Every Tuesday, I review the newest Blu-ray and 4K releases and let you know whether they’re worth buying, renting or skipping, along with a breakdown of the included extras. If you see something you like, click on the cover art or link to purchase it from Amazon, and be sure to share each week’s column on social media with your friends.
Pick of the Week: “Won’t You Be My Neighbor?”
Much like the man himself, “Won’t You Be My Neighbor?” is a warm and pleasant look at the legacy of Fred Rogers and his groundbreaking children’s TV program “Mr. Rogers’ Neighborhood,” which ran from 1968 to 2001. Using interviews with his family and friends, as well as archival footage from the show and his other TV appearances, director Morgan Neville paints a loving tribute to Rogers that details the show’s origins and what made it such an unexpected success. Though the documentary is a bit repetitive, constantly reminding us that Rogers was a good-natured man who wasn’t afraid to tackle some very serious subject matter (like race, disability and even Robert Kennedy’s assassination), “Won’t You Be My Neighbor?” is a timely reminder that a little kindness goes a long way.

> [What this exercise asks]:
1. Answer these questions using the Blu-ray review column:
(a) On which day of the week are the new releases reviewed?
(b) During which years did "Mr. Rogers' Neighborhood" air?
(c) Who directed "Won't You Be My Neighbor?"
2. In the Blu-ray review column, retype the passage that starts at the words "Pick of the" and ends after "a long way.".
The lines that follow this review come from a different source.

> [Data lines]:
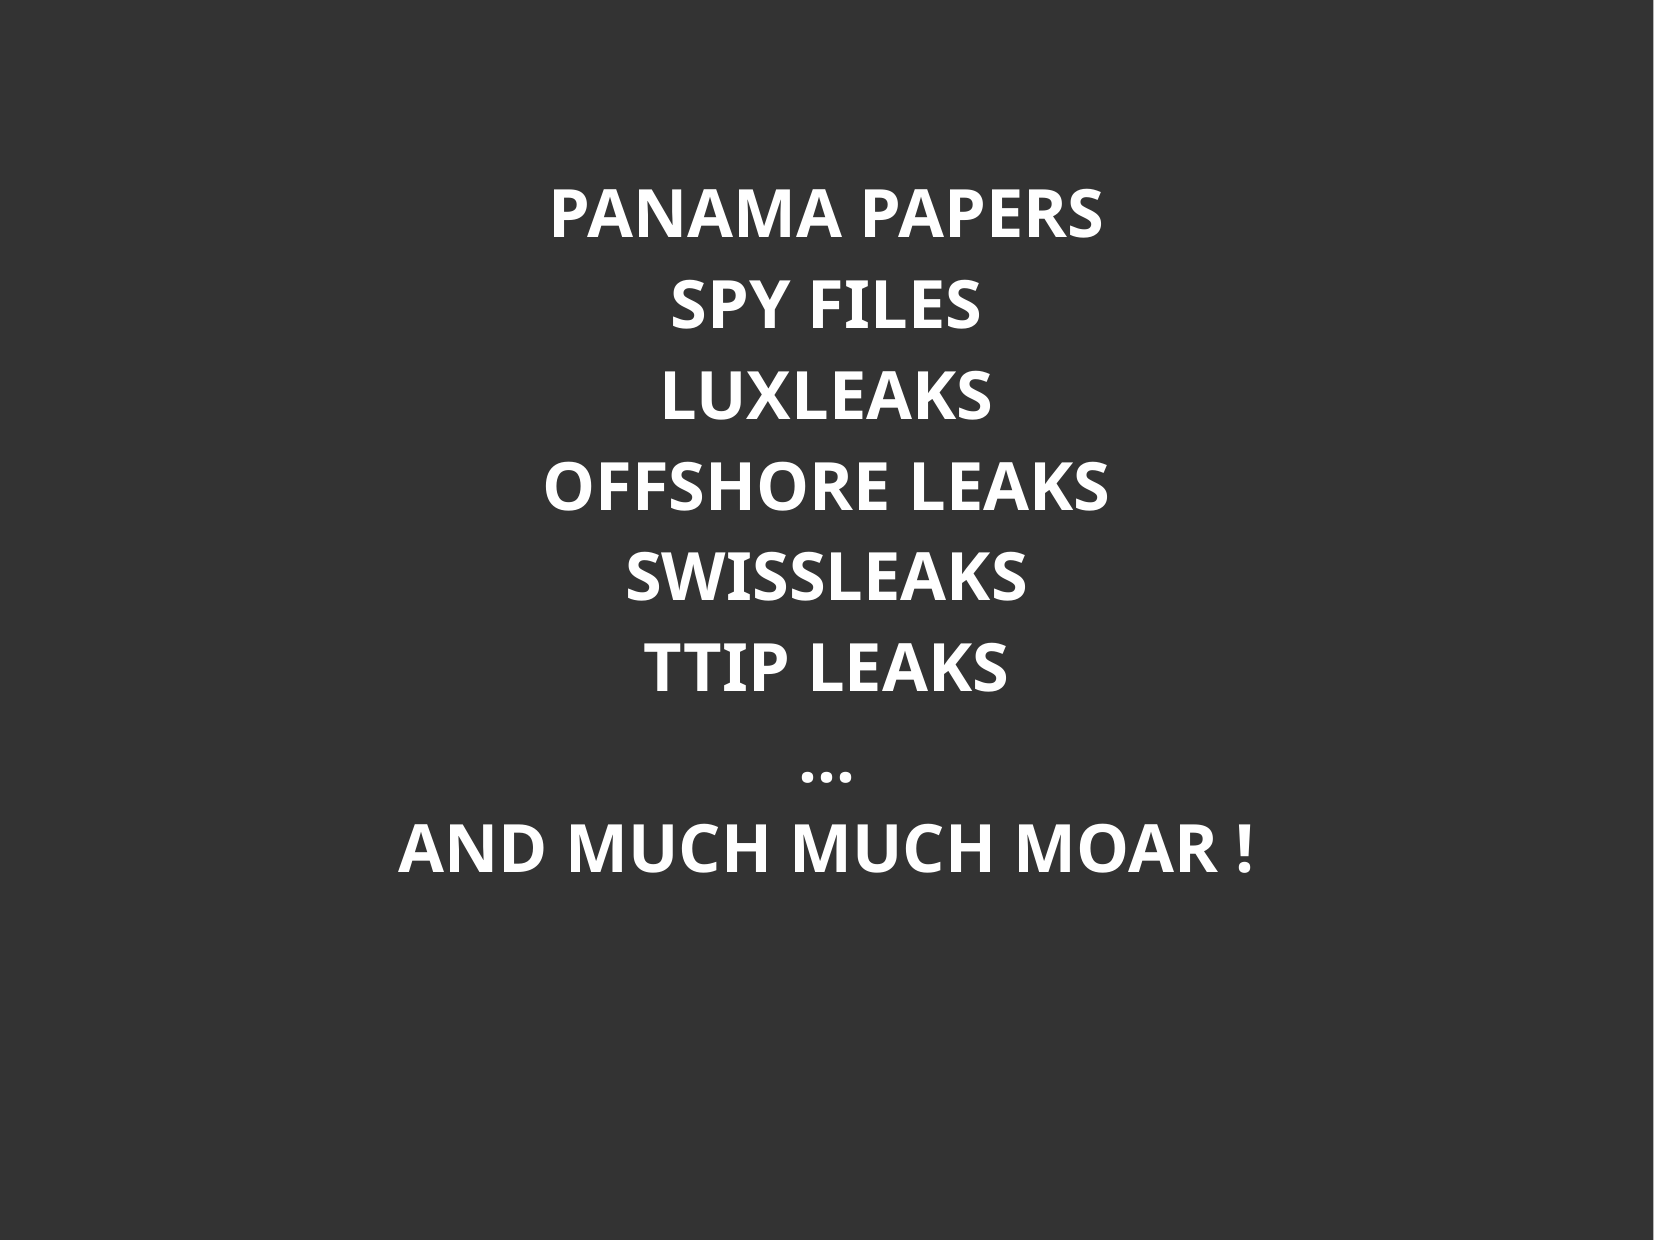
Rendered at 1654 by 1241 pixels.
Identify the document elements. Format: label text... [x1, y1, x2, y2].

subtitle PANAMA PAPERS SPY FILES LUXLEAKS OFFSHORE LEAKS SWISSLEAKS TTIP LEAKS ... AND MUCH MUCH MOAR ! [82, 49, 1571, 1010]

> [Task results]:
1.
(a) Tuesday
(b) 1968 to 2001
(c) Morgan Neville

2.
Pick of the Week: “Won’t You Be My Neighbor?”
Much like the man himself, “Won’t You Be My Neighbor?” is a warm and pleasant look at the legacy of Fred Rogers and his groundbreaking children’s TV program “Mr. Rogers’ Neighborhood,” which ran from 1968 to 2001. Using interviews with his family and friends, as well as archival footage from the show and his other TV appearances, director Morgan Neville paints a loving tribute to Rogers that details the show’s origins and what made it such an unexpected success. Though the documentary is a bit repetitive, constantly reminding us that Rogers was a good-natured man who wasn’t afraid to tackle some very serious subject matter (like race, disability and even Robert Kennedy’s assassination), “Won’t You Be My Neighbor?” is a timely reminder that a little kindness goes a long way.